- Directed by: Mario Mattoli
- Written by: Giuseppe Adami (play) Aldo De Benedetti Mario Mattoli
- Produced by: Alfredo Proia
- Starring: Dina Galli
- Cinematography: Carlo Montuori
- Edited by: Fernando Tropea
- Music by: Giovanni D'Anzi
- Release date: October 1938;
- Running time: 76 minutes
- Country: Italy
- Language: Italian

= Nonna Felicità =

1938 film

Nonna Felicità is a 1938 Italian film directed by Mario Mattoli and starring Dina Galli. It was made as a sequel to the 1937 film Felicita Colombo. It was shot at the Cinecittà Studios in Rome.

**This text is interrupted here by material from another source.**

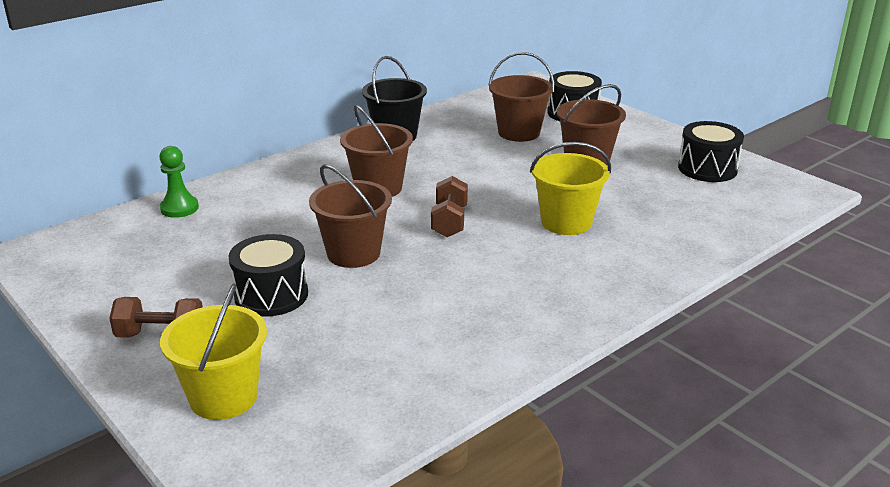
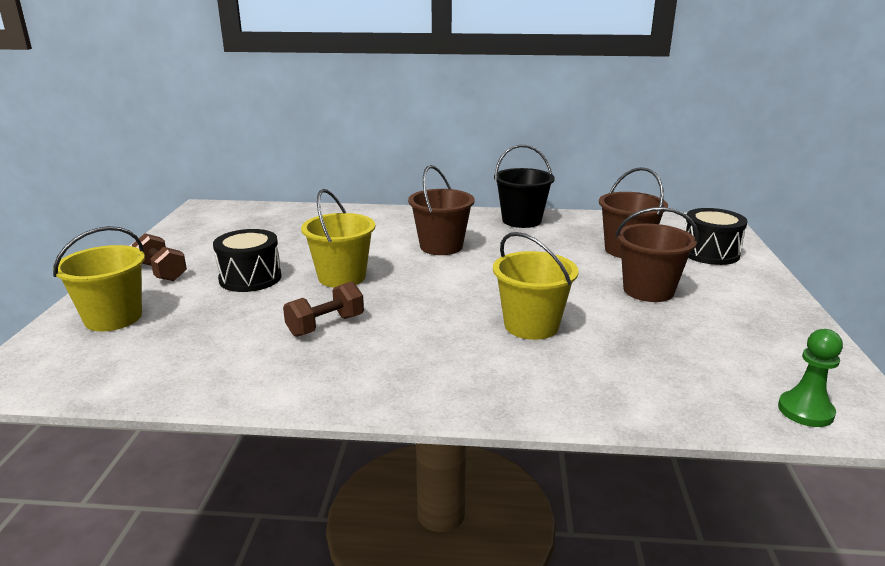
camera: 45 degrees right, 5 degrees down
green pawn [159,146,199,218] -> green pawn moved to [778,329,843,427]
brown bucket [309,165,392,268] -> yellow bucket [301,189,375,287]
brown dumbbell [431,176,468,237] -> brown dumbbell moved to [283,281,364,337]
black drum [678,121,744,182] -> none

The film adapts a play of the same name by Giuseppe Adami.

==Cast==
- Dina Galli as Felicità Colombo
- Armando Falconi as Il conte Jean Scotti
- Maurizio D'Ancora as Ambrogino
- Nino Taranto as Nino Senesi
- Angelo Gandolfi as Giuseppe Grossi
- Lilia Dale as Odette (as Lilly Hand)
- Lydia Johnson as La baronessa Michette
- Paolo Varna as Il barone (as Ottorino Visconti)

== Background ==
In the films, released in 1938, Galli reprises the role she had on stage, in two plays that were well received. The film is the screen debut of the theater actor Nino Taranto, who would appear in more than a 100 films.